Now I want to briefly look at the flip side.
A child that is not taught this discipline.
Many people rather than fight the exhaustive fight of accomplishing this goal of quiet kids in church, instead will rely on the fact that kids will learn this later in life. By the time they are maybe 8 years old they will sit fairly good and behave enough to be acceptable and by the time they are teenagers, they have this pretty much down pat.
Yes, that is right, most kids will learn this skill eventually.
Gradually, a child realizes that to be socially acceptable and tolerated, they need to conform to the prevailing behavior of the group they are in. And so, they sit quietly and behave in church, because peer pressure and self-image dictate the importance of it.
But guess what, your child now knows very little about how to instinctively do this because of responding to a higher authority. Instead, they are now simply molded by expectations and their own selfish interests.
And so we gather together to worship the Lord God and much of our underlying motivation, constraints, and habits are selfish. Is it any wonder then that God himself tells us that even our righteousness is like filthy rags in his sight?
When I am controlled by the opinions and expectations of other men and by selfish interests, I am not being controlled by the Spirit, I am being controlled by self.
I know this paints an ugly picture.
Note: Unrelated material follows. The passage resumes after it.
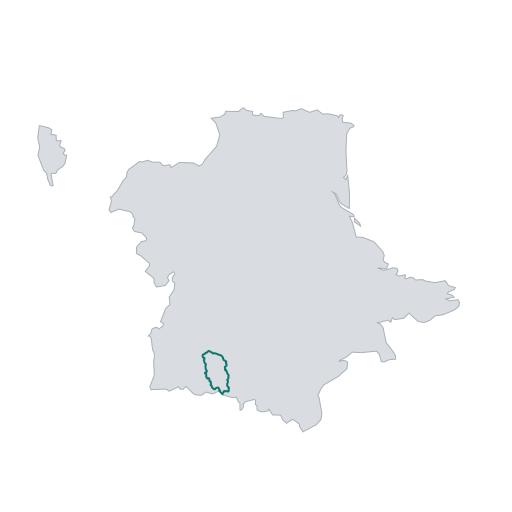 Meuse on a map of France (orthographic projection), rotated 165°
{"feature_id": "FRA-5326", "entity_name": "Meuse", "entity_type": "Metropolitan department", "adm_level": 1, "iso_a3": "FRA", "parent_name": "France", "parent_adm1": "", "projection": "orthographic", "projection_center": [5.366, 49.01], "detail": "fine", "context": "in_parent", "style": "outline", "palette": "teal", "viewbox_px": 512, "rotation_deg": 165, "n_neighbors": 0, "source": "natural_earth", "source_scale": "10m", "svg_char_len": 6416}
<svg xmlns="http://www.w3.org/2000/svg" viewBox="0 0 512 512"><g transform="rotate(165 256 256)"><path d="M380.7,206.6L377.7,208.4L375.9,211.9L374.0,212.8L370.4,212.9L368.6,210.8L364.4,212.3L362.7,214.5L365.3,217.2L357.0,228.5L351.6,231.5L350.5,238.8L344.1,244.3L341.8,250.1L341.6,251.2L343.2,253.1L342.6,256.8L339.3,259.3L339.4,261.7L340.3,262.0L345.3,260.1L347.2,257.8L346.2,254.8L351.2,251.0L360.2,251.8L361.4,256.7L360.3,260.9L367.0,269.8L361.3,274.1L361.0,276.8L367.1,285.8L370.9,289.4L369.0,295.5L362.8,299.6L358.8,299.3L357.1,300.4L357.3,302.2L360.2,307.7L367.0,311.1L368.1,315.2L366.3,316.8L363.3,323.1L364.7,326.2L364.2,327.5L364.9,329.6L366.8,331.7L376.4,336.8L385.0,335.6L386.1,338.6L381.1,346.9L381.5,350.6L378.8,350.7L378.3,352.0L373.1,354.9L364.6,363.4L360.6,365.9L359.0,370.1L356.6,372.5L344.2,377.4L341.8,376.3L335.8,376.5L331.9,373.5L324.7,371.6L322.3,367.3L315.5,366.4L315.2,363.5L305.6,366.1L292.3,362.0L287.7,357.6L283.8,358.7L280.3,362.4L265.6,372.2L259.6,382.4L260.4,394.6L263.6,400.7L254.7,399.5L249.4,401.1L247.9,403.6L235.5,400.1L230.7,402.4L229.4,402.2L227.9,399.5L221.9,396.4L222.9,394.4L222.1,392.6L216.4,390.9L214.3,392.5L212.3,388.9L196.4,382.4L193.8,382.4L192.5,387.8L182.1,387.0L180.7,385.9L173.9,386.5L167.1,380.9L159.1,381.3L154.7,375.6L150.0,374.9L143.6,371.7L140.7,370.0L140.4,368.4L138.3,370.6L135.9,369.8L135.4,369.0L137.2,366.3L137.8,362.9L129.8,359.6L127.8,357.0L127.9,355.7L132.4,355.0L136.8,350.6L142.0,333.9L146.3,313.9L148.6,310.3L151.2,309.4L149.4,306.5L146.6,309.9L149.6,291.5L153.6,277.8L159.8,284.1L161.2,286.7L162.6,295.1L166.1,298.9L163.9,295.4L162.3,284.1L161.0,280.9L151.1,270.7L151.0,268.6L155.5,270.1L154.2,263.0L154.3,248.4L148.0,246.4L138.4,239.3L132.4,227.6L132.0,223.3L134.3,219.1L132.9,216.2L130.2,214.0L132.8,210.5L134.9,210.3L141.9,213.1L136.4,209.0L126.7,209.2L123.0,207.6L122.6,204.9L125.5,201.8L122.5,199.4L117.0,199.3L116.4,198.4L118.3,196.1L117.0,195.1L112.5,195.5L110.0,194.5L108.0,191.5L100.9,190.0L99.5,188.3L90.0,183.9L79.7,183.2L77.5,177.3L71.6,173.9L73.0,172.3L79.5,171.5L80.9,170.1L76.6,167.3L75.3,164.8L83.7,165.4L80.2,162.5L72.2,161.6L71.5,158.2L73.0,155.0L78.1,152.6L90.1,150.9L98.5,151.8L105.0,148.7L111.0,148.3L116.4,150.8L123.0,161.2L129.5,157.6L138.6,158.7L140.2,161.2L143.0,157.1L144.8,159.8L156.0,160.0L153.5,158.1L151.8,153.8L152.7,138.9L148.1,127.6L147.1,123.5L147.8,120.2L154.2,121.4L159.8,120.4L162.3,121.7L162.3,128.7L164.2,132.9L179.2,135.4L187.8,138.2L195.4,134.8L202.4,133.5L203.0,132.6L199.0,132.7L195.5,130.8L195.1,128.9L197.4,123.5L208.2,118.2L223.7,114.0L227.8,110.8L232.6,104.9L231.7,103.3L233.2,86.5L235.7,81.2L241.6,77.4L256.3,74.0L257.9,79.4L257.7,82.4L261.4,87.3L263.2,88.8L269.7,86.5L272.6,90.9L273.4,95.9L281.1,98.2L283.2,104.7L284.6,103.3L289.5,103.7L291.7,104.3L294.8,107.1L293.8,111.0L295.1,112.9L293.8,116.4L294.7,117.9L303.6,118.0L306.3,116.5L307.6,112.9L310.3,110.8L311.3,111.5L309.6,118.1L310.8,119.8L311.4,124.6L314.8,125.0L321.4,128.8L327.0,135.1L333.9,134.0L339.4,137.5L345.0,135.6L350.3,137.5L352.2,139.3L357.3,148.0L361.1,146.2L363.9,147.1L364.8,149.7L374.9,147.9L376.9,150.3L379.0,151.2L392.1,154.1L392.3,157.4L385.1,167.1L382.2,180.6L380.1,185.3L379.4,188.8L380.1,191.1L379.8,194.8L378.5,203.6L379.4,206.1L380.7,206.6ZM437.3,384.4L436.8,390.0L439.0,393.8L440.5,409.6L436.7,417.4L436.3,426.7L431.5,438.0L423.1,433.5L420.6,430.9L422.6,426.6L417.8,424.5L418.8,420.4L418.2,418.4L414.8,418.3L414.6,417.3L416.9,414.0L416.8,412.0L413.6,409.7L412.9,407.6L415.8,405.0L414.4,402.9L412.7,402.4L416.5,395.0L419.2,392.7L425.5,390.4L427.9,387.6L432.2,388.8L432.8,388.1L433.7,376.7L435.1,376.4L436.5,377.9L437.3,384.4ZM152.2,263.7L151.0,266.9L147.4,260.8L147.2,257.7L152.2,263.7Z" fill="#d9dde1" stroke="#a8b0b8" stroke-width="1"/><path d="M324.2,131.4L324.4,131.6L325.6,133.8L325.7,134.1L325.7,134.5L325.6,134.9L325.6,135.2L325.8,135.5L326.3,135.7L326.2,136.0L326.0,136.5L325.9,136.8L326.0,137.1L326.5,138.4L326.6,138.6L326.8,138.8L327.1,138.9L328.8,138.8L329.4,138.5L329.9,138.1L330.4,137.9L330.9,138.2L331.7,139.2L332.2,139.9L332.4,140.4L332.5,140.9L332.5,141.4L332.4,141.8L332.4,142.2L332.7,142.6L333.1,142.8L333.2,143.0L333.1,143.4L332.5,144.6L332.4,144.9L332.3,146.0L332.3,146.4L332.6,146.7L333.2,147.0L333.3,147.5L333.1,148.3L333.0,148.6L333.0,149.5L333.1,149.9L333.3,150.2L333.6,150.3L334.5,150.1L334.8,150.4L335.3,152.2L335.3,152.6L335.2,152.9L334.9,153.7L334.8,154.2L334.7,154.7L334.9,155.1L335.0,155.2L335.3,155.5L335.5,155.6L335.5,155.8L335.5,156.1L335.5,156.3L335.4,156.5L335.1,156.5L334.5,156.3L334.2,156.4L333.5,157.1L333.4,157.4L333.3,157.6L333.3,157.9L333.3,158.1L333.4,158.3L333.7,159.1L333.8,160.1L333.7,161.0L333.3,162.7L333.2,163.0L332.7,163.7L332.5,164.1L332.4,164.5L332.7,164.9L333.0,165.2L333.2,165.6L333.3,168.4L333.3,168.9L333.1,169.4L332.4,169.9L332.3,170.6L332.3,170.9L332.5,171.1L333.3,171.6L333.5,172.0L333.5,173.2L333.5,173.3L333.2,174.0L332.8,174.4L332.3,174.6L331.1,174.5L329.8,175.5L329.4,175.6L328.6,175.4L328.2,175.5L327.0,176.3L326.4,176.5L325.8,176.3L323.3,173.9L323.1,173.6L323.0,173.4L323.0,173.2L322.8,173.0L322.4,172.9L321.6,172.9L321.1,172.8L319.1,171.6L317.3,170.1L316.2,169.5L315.3,168.7L315.0,168.4L314.8,168.0L314.6,167.7L314.5,167.3L314.4,166.1L314.2,165.9L314.3,164.8L314.1,163.9L313.2,163.0L312.4,162.3L312.3,162.2L312.2,162.0L312.1,161.7L312.3,161.2L312.7,160.7L312.8,160.4L312.7,160.0L312.6,159.7L312.5,159.3L312.5,158.9L312.7,158.2L312.9,157.8L313.1,157.5L313.4,157.4L314.2,157.2L314.4,157.1L314.5,157.0L314.7,156.8L314.8,156.6L314.9,156.3L315.0,156.0L315.0,155.6L314.9,155.1L315.0,154.7L315.2,154.4L315.3,154.3L315.3,154.1L315.3,153.9L315.2,153.6L315.0,153.4L314.4,153.2L314.3,152.9L314.2,152.5L314.2,150.9L314.1,150.5L314.0,149.8L313.4,148.1L313.4,147.8L313.5,147.5L313.7,147.1L314.0,146.4L314.0,145.5L315.0,144.4L315.6,144.0L315.8,143.8L315.8,143.5L315.7,143.2L315.6,142.9L315.5,142.7L315.4,142.4L315.5,142.2L315.6,141.8L316.3,140.7L316.8,140.1L317.3,138.8L317.4,138.4L317.3,138.1L317.1,137.5L317.0,137.3L317.0,137.1L317.0,136.9L316.9,136.8L316.6,136.6L316.5,136.4L316.3,135.6L316.4,135.4L316.6,135.1L316.9,134.7L317.0,134.1L317.0,133.9L317.0,133.6L317.0,133.4L317.1,133.1L317.2,132.9L317.4,132.6L317.7,132.4L318.0,132.3L318.4,132.4L319.1,133.1L319.3,133.2L319.6,133.2L320.6,133.1L320.8,133.2L321.0,133.3L321.1,133.5L321.3,133.8L321.5,133.9L322.0,133.6L323.2,132.5L323.7,132.3L324.1,132.0L324.2,131.4Z" fill="none" stroke="#0f766e" stroke-width="2"/></g></svg>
Most human choices are ugly. This look was not intended, by any stretch, to imply that there is no hope for someone if they were not properly raised in this environment. No, it is simply an in-depth look at what is going on in a home that is in proper relation to the Lord. And also a small commentary on the Christian culture in our churches today. And Praise God that in his infinite love and mercy, even the most destitute and broken soul can find freedom and purity of motives under the Lordship of Jesus! Praise God.
But now we will step back a bit, draw a deep breath from looking at this matter through a microscope and look at the bigger picture again.
I set out to explain to you ‘in macro’ (photography that is, not a series of slash commands for all you computer people) why I (we) do not choose for our children to attend children’s church during the regular church service. [There is another reason I hold important that I will not here expound on. If you really wanted to know it, you will have to ask me] I hope that I made sense even if it was just a little. I pray that if this can at all cause you to examine and refine your choices, for the better, however that may look, that is good. I guess the ‘why bother?’ really comes down to an attempt, be it ever feeble, to do whatever I can to make ‘straight paths’ for my children’s feet. I encourage you to do the same in whatever capacity you can.